L'art de la Guerre (Les Treize Articles)
contenance
Sun Tzu dit : Généralement, le
commandement du grand nombre est le même que pour le petit nombre,
ce n'est qu'une question d'organisation. Contrôler le grand et le
petit nombre n'est qu'une seule et même chose, ce n'est qu'une
question de formation et de transmission des signaux.
Ayez les noms de tous les officiers tant
généraux que subalternes ; inscrivez-les dans un catalogue à
part, avec la note des talents et de la capacité de chacun d'eux,
afin de pouvoir les employer avec avantage lorsque l'occasion en
sera venue. Faites en sorte que tous ceux que vous devez commander
soient persuadés que votre principale attention est de les
préserver de tout dommage.
Les troupes que vous ferez avancer contre
l'ennemi doivent être comme des pierres que vous lanceriez contre
des œufs. De vous à l'ennemi, il ne doit y avoir d'autre différence
que celle du fort au faible, du vide au plein.

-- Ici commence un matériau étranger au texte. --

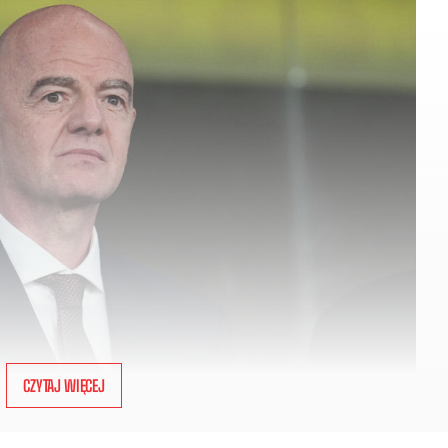
CZYTAJ WIĘCEJ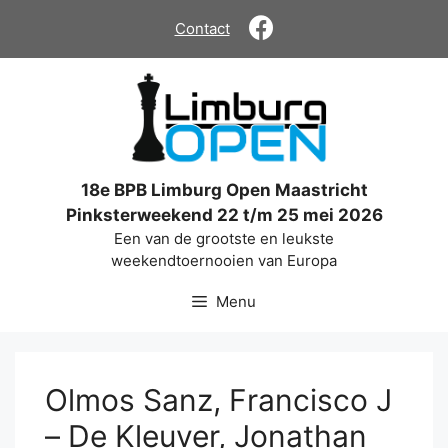
Ga
Contact
naar
de
inhoud
18e BPB Limburg Open Maastricht
Pinksterweekend 22 t/m 25 mei 2026
Een van de grootste en leukste
weekendtoernooien van Europa
Menu
Olmos Sanz, Francisco J
– De Kleuver, Jonathan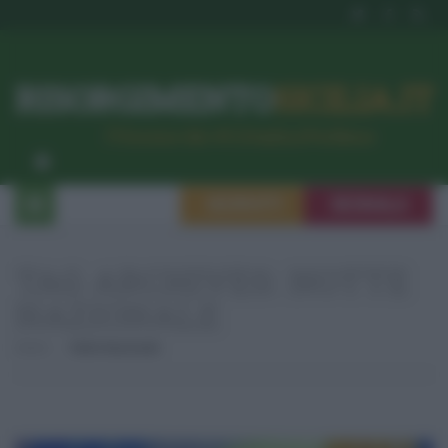
RISORGIMENTO
SICILIA.IT
l’Unione dei #CittadiniPerBene
ISCRIVITI
SEGNALA
TAG ARCHIVES:
NOTTE
NAZIONALE
Home
Notte Nazionale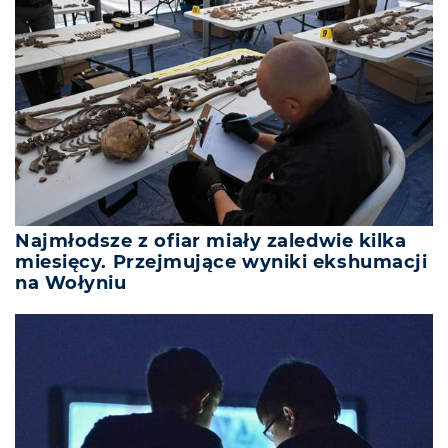
Najmłodsze z ofiar miały zaledwie kilka
miesięcy. Przejmujące wyniki ekshumacji
na Wołyniu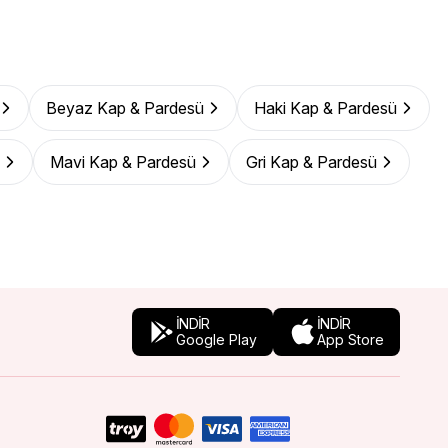
Beyaz Kap & Pardesü
Haki Kap & Pardesü
Mavi Kap & Pardesü
Gri Kap & Pardesü
İNDİR
İNDİR
Google Play
App Store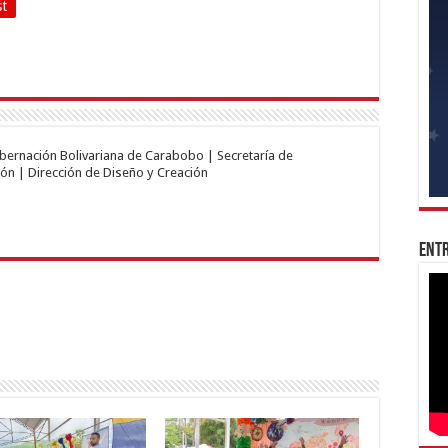
st
obernación Bolivariana de Carabobo | Secretaría de
ón | Dirección de Diseño y Creación
Entr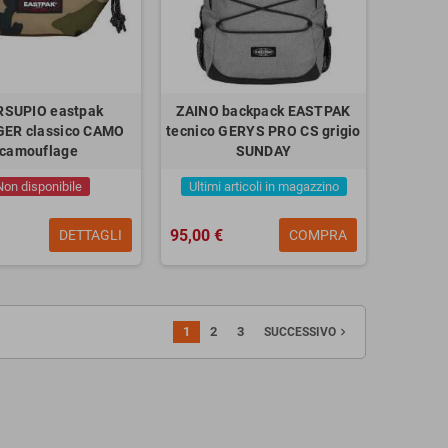
SUPIO eastpak
ZAINO backpack EASTPAK
ER classico CAMO
tecnico GERYS PRO CS grigio
camouflage
SUNDAY
Non disponibile
Ultimi articoli in magazzino
95,00 €
DETTAGLI
COMPRA
1
2
3
navigate_next
SUCCESSIVO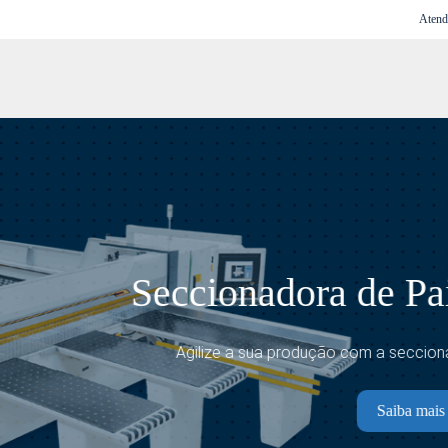
Atend
cionadora de Painéis · Nan
gilize a sua produção com a seccionadora de painéis da Nanxin
Saiba mais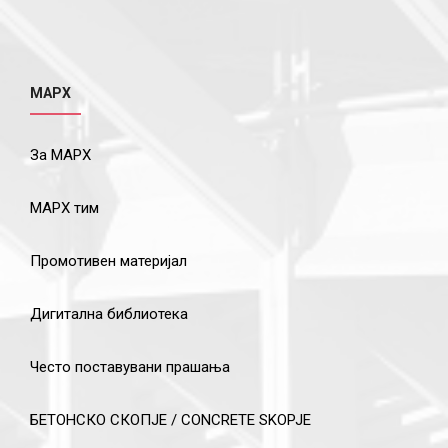
МАРХ
За МАРХ
МАРХ тим
Промотивен материјал
Дигитална библиотека
Често поставувани прашања
БЕТОНСКО СКОПЈЕ / CONCRETE SKOPJE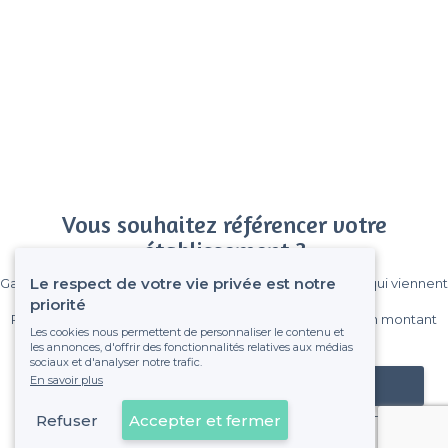
Vous souhaitez référencer votre
établissement ?
Le respect de votre vie privée est notre
Gagnez de nombreux clients parmi le million de visiteurs qui viennent
sur Privateaser chaque mois.
priorité
Pas de commissions et sans engagement, vous payez un montant
Les cookies nous permettent de personnaliser le contenu et
fixe sans risque de voir déraper la facture.
les annonces, d'offrir des fonctionnalités relatives aux médias
sociaux et d'analyser notre trafic.
En savoir plus
Référencer mon établissement
Refuser
Accepter et fermer
Déjà client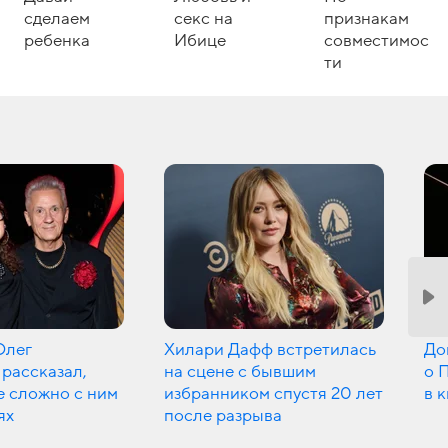
сделаем
секс на
признакам
ребенка
Ибице
совместимос
ти
Олег
Хилари Дафф встретилась
До
рассказал,
на сцене с бывшим
о 
е сложно с ним
избранником спустя 20 лет
в 
ях
после разрыва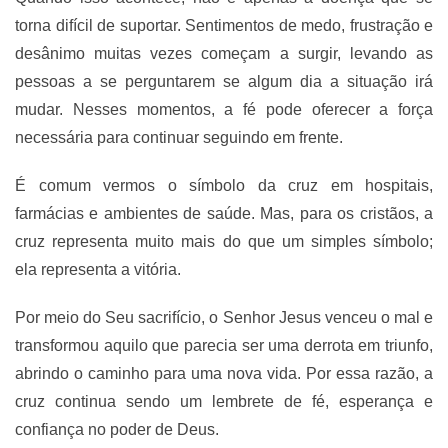
torna difícil de suportar. Sentimentos de medo, frustração e
desânimo muitas vezes começam a surgir, levando as
pessoas a se perguntarem se algum dia a situação irá
mudar. Nesses momentos, a fé pode oferecer a força
necessária para continuar seguindo em frente.
É comum vermos o símbolo da cruz em hospitais,
farmácias e ambientes de saúde. Mas, para os cristãos, a
cruz representa muito mais do que um simples símbolo;
ela representa a vitória.
Por meio do Seu sacrifício, o Senhor Jesus venceu o mal e
transformou aquilo que parecia ser uma derrota em triunfo,
abrindo o caminho para uma nova vida. Por essa razão, a
cruz continua sendo um lembrete de fé, esperança e
confiança no poder de Deus.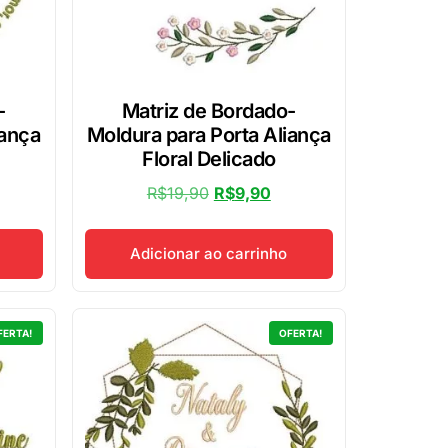
-
Matriz de Bordado-
iança
Moldura para Porta Aliança
Floral Delicado
R$
19,90
R$
9,90
Adicionar ao carrinho
FERTA!
OFERTA!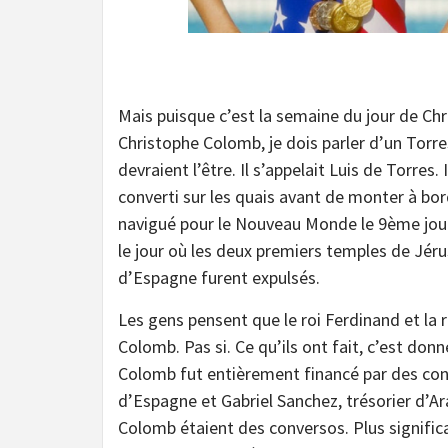
Séparé par
Mais puisque c’est la semaine du jour de Chri
Christophe Colomb, je dois parler d’un Torre
devraient l’être. Il s’appelait Luis de Torres. 
converti sur les quais avant de monter à bor
navigué pour le Nouveau Monde le 9ème jour du 
le jour où les deux premiers temples de Jérus
d’Espagne furent expulsés.
Les gens pensent que le roi Ferdinand et la 
Colomb. Pas si. Ce qu’ils ont fait, c’est do
Colomb fut entièrement financé par des conv
d’Espagne et Gabriel Sanchez, trésorier d’Ar
Colomb étaient des conversos. Plus significa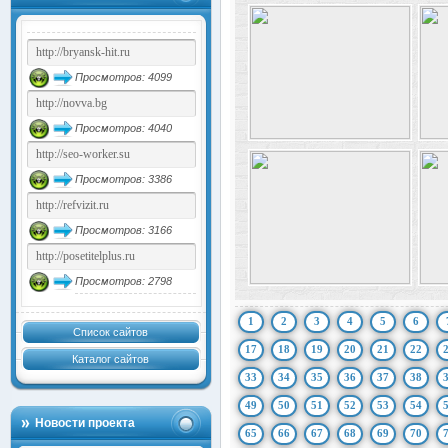
Просмотров: 4099
Просмотров: 4040
Просмотров: 3386
Просмотров: 3166
Просмотров: 2798
1
2
3
4
5
6
Список сайтов
17
18
19
20
21
22
Каталог сайтов
33
34
35
36
37
38
49
50
51
52
53
54
Новости проекта
65
66
67
68
69
70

La certitude de subir l'attaque de l'ennemi
sans subir une défaite est fonction de la combinaison entre
l'utilisation
directe
et
indirecte
des forces. [2]
Usez généralement des forces directes pour
engager la bataille, et des forces indirectes pour emporter la
décision. Les ressources de ceux qui sont habiles dans
l'utilisation des forces indirectes sont aussi infinies que celles
des Cieux et de la Terre, et aussi inépuisables que le cours des
grandes rivières.
Attaquez à découvert, mais soyez vainqueur en
secret. Voilà en peu de mots en quoi consiste l'habileté et toute
la perfection même du gouvernement des troupes. Le grand jour et
les ténèbres, l'apparent et le secret ; voilà tout l'art. Ceux
qui le possèdent sont comparables au Ciel et à la Terre, dont les
mouvements ne sont jamais sans effet : ils ressemblent aux
fleuves et aux mers dont les eaux ne sauraient tarir. Fussent-ils
plongés dans les ténèbres de la mort, ils peuvent revenir à la
vie ; comme le soleil et la lune, ils ont le temps où il faut
se montrer, et celui où il faut disparaître ; comme les quatre
saisons, ils ont les variétés qui leur conviennent ; comme les
cinq tons de la musique, comme les cinq couleurs, comme les cinq
goûts, ils peuvent aller à l'infini. Car qui a jamais entendu tous
les airs qui peuvent résulter de la différente combinaison des
tons ? Qui a jamais vu tout ce que peuvent présenter les
couleurs différemment nuancées ? Qui a jamais savouré tout ce
que les goûts différemment tempérés peuvent offrir d'agréable ou de
piquant ? On n'assigne cependant que cinq couleurs et cinq
sortes de goût.
Dans l'art militaire, et dans le bon
gouvernement des troupes, il n'y a certes que deux sortes de
forces ; leurs combinaisons étant sans limites, personne ne
peut toutes les comprendre. Ces forces sont mutuellement
productives et agissent entre elles. Ce serait dans la pratique une
chaîne d'opérations dont on ne saurait voir le bout, tels ces
anneaux multiples et entremêlés qu'il faut assembler pour former un
annulaire, c'est comme une roue en mouvement qui n'a ni
commencement ni fin.
Dans l'art militaire, chaque opération
particulière a des parties qui demandent le grand jour, et des
parties qui veulent les ténèbres du secret. Vouloir les assigner,
cela ne se peut ; les circonstances peuvent seules les faire
connaître et les déterminer. On oppose les plus grands quartiers de
rochers à des eaux rapides dont on veut resserrer le lit : on
n'emploie que des filets faibles et déliés pour prendre les petits
oiseaux. Cependant, le fleuve rompt quelquefois ses digues après
les avoir minées peu à peu, et les oiseaux viennent à bout de
briser les chaînes qui les retiennent, à force de se débattre.
C'est par son élan que l'eau des torrents se
heurte contre les rochers ; c'est sur la mesure de la distance
que se règle le faucon pour briser le corps de sa proie.
Ceux-là possèdent véritablement l'art de bien
gouverner les troupes, qui ont su et qui savent rendre leur
puissance formidable, qui ont acquis une autorité sans borne, qui
ne se laissent abattre par aucun événement, quelque fâcheux qu'il
puisse être ; qui ne font rien avec précipitation ; qui
se conduisent, lors même qu'ils sont surpris, avec le sang-froid
qu'ils ont ordinairement dans les actions méditées et dans les cas
prévus longtemps auparavant, et qui agissent toujours dans tout ce
qu'ils font avec cette promptitude qui n'est guère que le fruit de
l'habileté, jointe à une longue expérience.